И вот прошло уже четыре года, а я до сих пор не понимаю: как это возможно?


А.П.: Вы вместе с Натальей Эстемировой совершали поездки по Северному Кавказу. Как местные жители относились к правозащитникам?

Э.П.: Мы развозили гуманитарную помощь по селам Чечни, и мне запомнился один разговор. Там были старые бабушка с дедушкой, у них остались внуки, а родителей забрали военные на БТРах, и их, наверно, уже не было в живых. И когда я сказала: «Вы простите, ведь эта помощь – она же такая маленькая (мешок муки, мешок сахара, масло, чай и что-то еще), простите нас за эту войну».

А мне этот дедушка говорит: «Вы не извиняйтесь, потому что мы пережили 1944 год, мы ели траву. Тогда было страшнее, а сейчас – ничего, мы переживем».

И это достоинство, которое в простых людях Чеченской республики есть – осталось и никуда не делось – конечно, вот это поразительно.

А.П.: Согласно официальным сообщениям, тогдашний президент России Дмитрий Медведев выразил возмущение этим убийством и дал поручение главе Следственного комитета при прокуратуре РФ Александру Бастрыкину принять все необходимые меры для расследования убийства.

Президент Чечни Рамзан Кадыров назвал убийство «чудовищным» и заявил, что будет лично контролировать поиски преступников. На сегодняшний момент основной версией убийства Натальи Эстемировой следствие считает месть чеченских боевиков. Вы согласны с этой версией?

Э.П.: Все это неправда. Расследование не ведется – как и в случае убийства Ани Политковской. Так что все это – трескотня. На самом деле никакого расследования нет, а это как раз дает возможность беззакония, продолжения безнаказанности преступлений против людей.

Поэтому когда на прошлой неделе было выездное заседание президентского совета (по правам человека – А.П.) в Чеченской Республике, оно было посвящено как раз исчезновению людей.
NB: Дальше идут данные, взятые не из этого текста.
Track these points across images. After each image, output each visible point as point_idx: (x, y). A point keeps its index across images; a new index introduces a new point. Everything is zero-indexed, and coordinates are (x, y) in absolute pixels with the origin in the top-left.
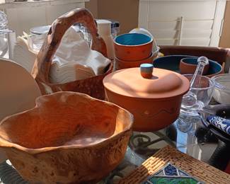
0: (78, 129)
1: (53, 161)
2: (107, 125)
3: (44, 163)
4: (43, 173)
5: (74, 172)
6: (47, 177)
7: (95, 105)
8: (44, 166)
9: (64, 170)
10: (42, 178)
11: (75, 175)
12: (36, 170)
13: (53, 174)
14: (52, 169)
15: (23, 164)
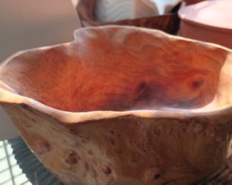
0: (143, 91)
1: (113, 142)
2: (196, 85)
3: (91, 146)
4: (87, 166)
5: (155, 171)
6: (95, 175)
7: (175, 49)
8: (90, 153)
9: (134, 165)
10: (85, 175)
11: (157, 177)
12: (73, 159)
13: (109, 171)
14: (108, 160)
15: (47, 145)
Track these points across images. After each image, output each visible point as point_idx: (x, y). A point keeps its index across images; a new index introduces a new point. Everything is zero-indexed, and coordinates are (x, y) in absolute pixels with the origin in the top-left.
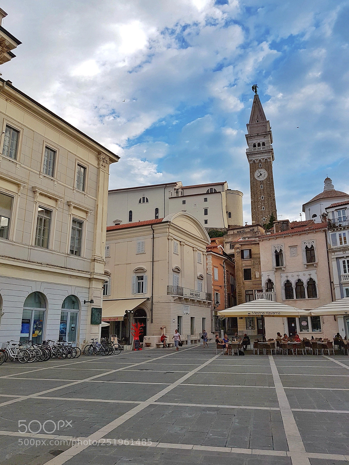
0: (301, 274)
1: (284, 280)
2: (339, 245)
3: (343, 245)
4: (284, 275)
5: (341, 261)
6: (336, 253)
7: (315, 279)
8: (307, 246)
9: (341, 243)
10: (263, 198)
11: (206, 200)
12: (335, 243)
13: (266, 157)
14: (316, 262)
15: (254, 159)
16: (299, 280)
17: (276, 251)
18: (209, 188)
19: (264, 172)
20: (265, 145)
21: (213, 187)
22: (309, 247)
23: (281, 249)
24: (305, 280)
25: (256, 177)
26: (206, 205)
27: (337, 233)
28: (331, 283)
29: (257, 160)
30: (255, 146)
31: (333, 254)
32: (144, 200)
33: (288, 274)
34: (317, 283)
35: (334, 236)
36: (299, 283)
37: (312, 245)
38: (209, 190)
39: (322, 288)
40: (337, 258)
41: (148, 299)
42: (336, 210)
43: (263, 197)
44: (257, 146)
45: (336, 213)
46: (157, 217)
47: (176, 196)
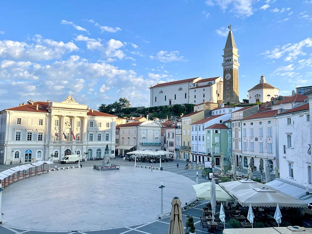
0: (172, 140)
2: (177, 133)
4: (169, 140)
8: (173, 132)
13: (231, 67)
14: (174, 137)
15: (225, 68)
16: (171, 142)
17: (168, 133)
18: (209, 82)
19: (229, 75)
20: (231, 61)
21: (211, 82)
25: (226, 77)
26: (204, 92)
27: (177, 130)
29: (227, 69)
31: (176, 135)
32: (181, 89)
34: (174, 142)
39: (174, 144)
40: (176, 137)
41: (136, 145)
43: (228, 88)
44: (227, 61)
46: (186, 98)
47: (193, 87)
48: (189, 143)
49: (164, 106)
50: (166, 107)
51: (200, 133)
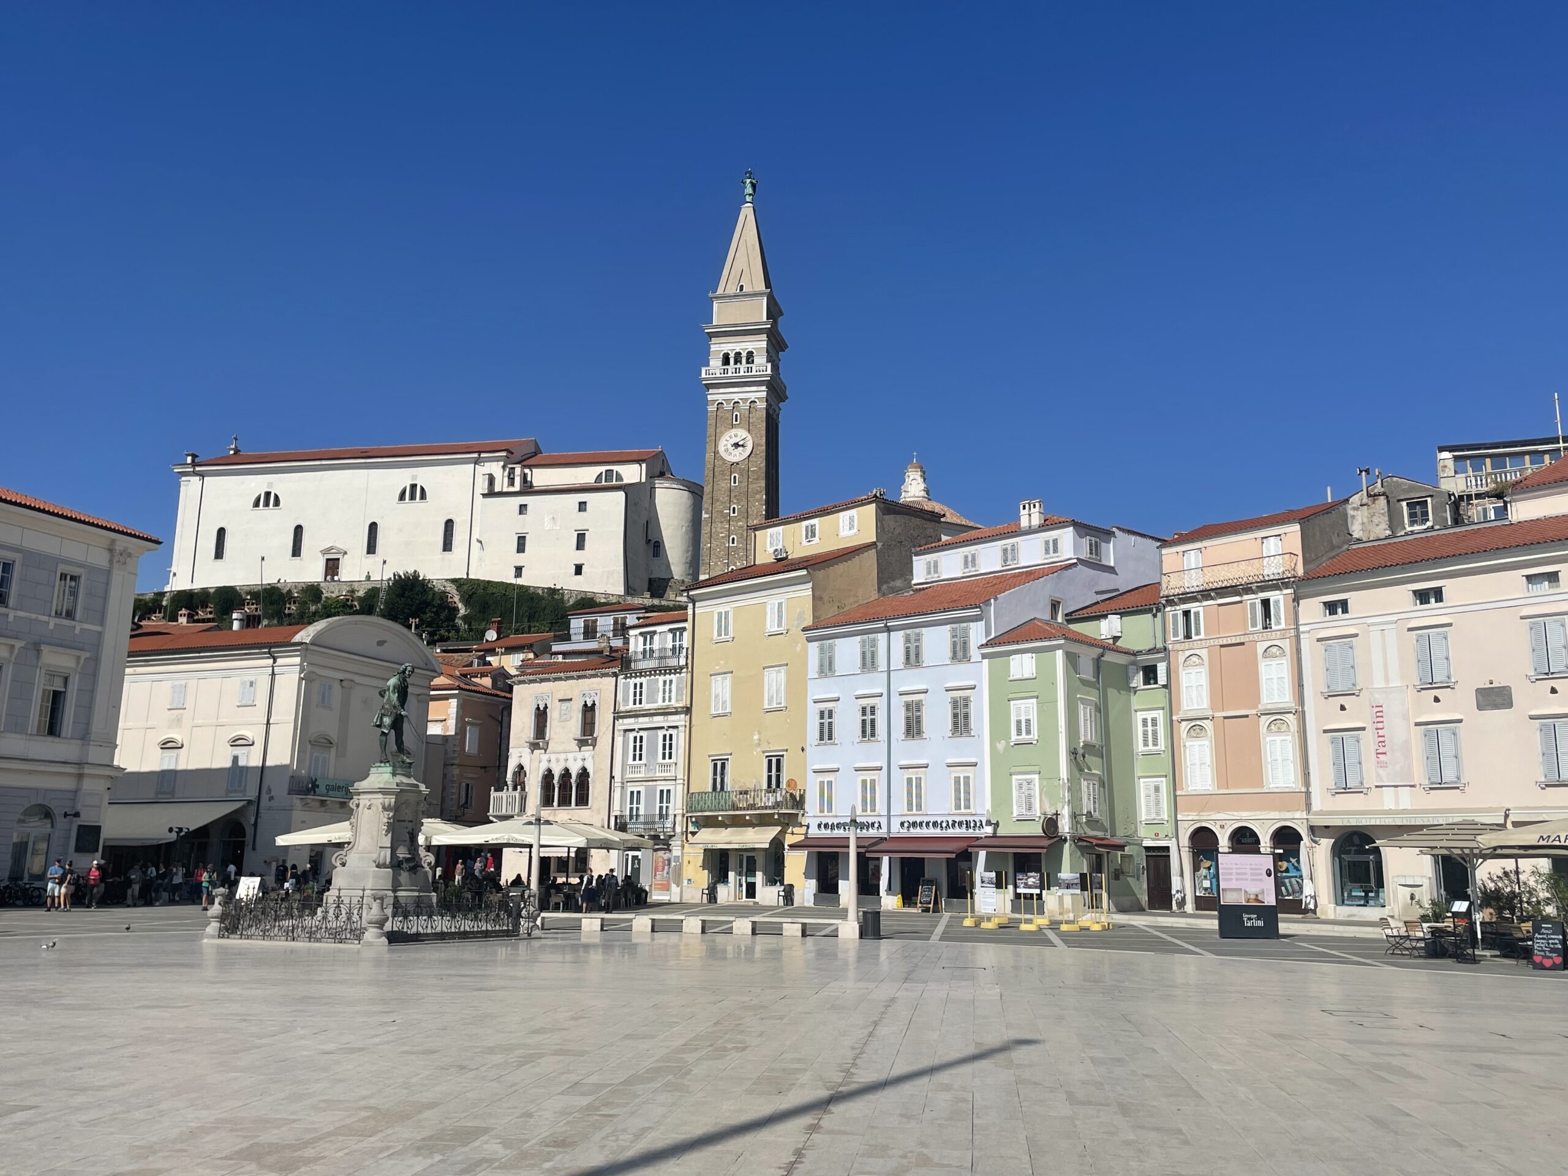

И надо сказать, что реакция должностных лиц была недоуменной. Им, видимо, непонятно, что закон должен работать для всех, что если человек захвачен в рабство, то его надо освобождать. Если было решение Европейского суда, то его нужно исполнять. Если следователь вызывает полицейского, то нужно явиться на допрос. И так далее.

И то, что в этом регионе отсутствует ценность человеческой жизни, это стало очевидно, и от этого стало страшно. Понимаете, там люди живут просто по понятиям. Российские законы, к сожалению, там не работают.

А.П.: В таком случае, как вы думаете: Наталья Эстемирова погибла не напрасно?

Э.П. Нет, не напрасно! Наташа – может быть, это очень громко прозвучит – святая, которая спасает честь Чечни. И после ее гибели в Чечне стало гораздо труднее, атмосфера стала тяжелой. Но это значит, что все-таки появятся новые достойные люди, которые встанут на защиту человеческой жизни. Я верю в это.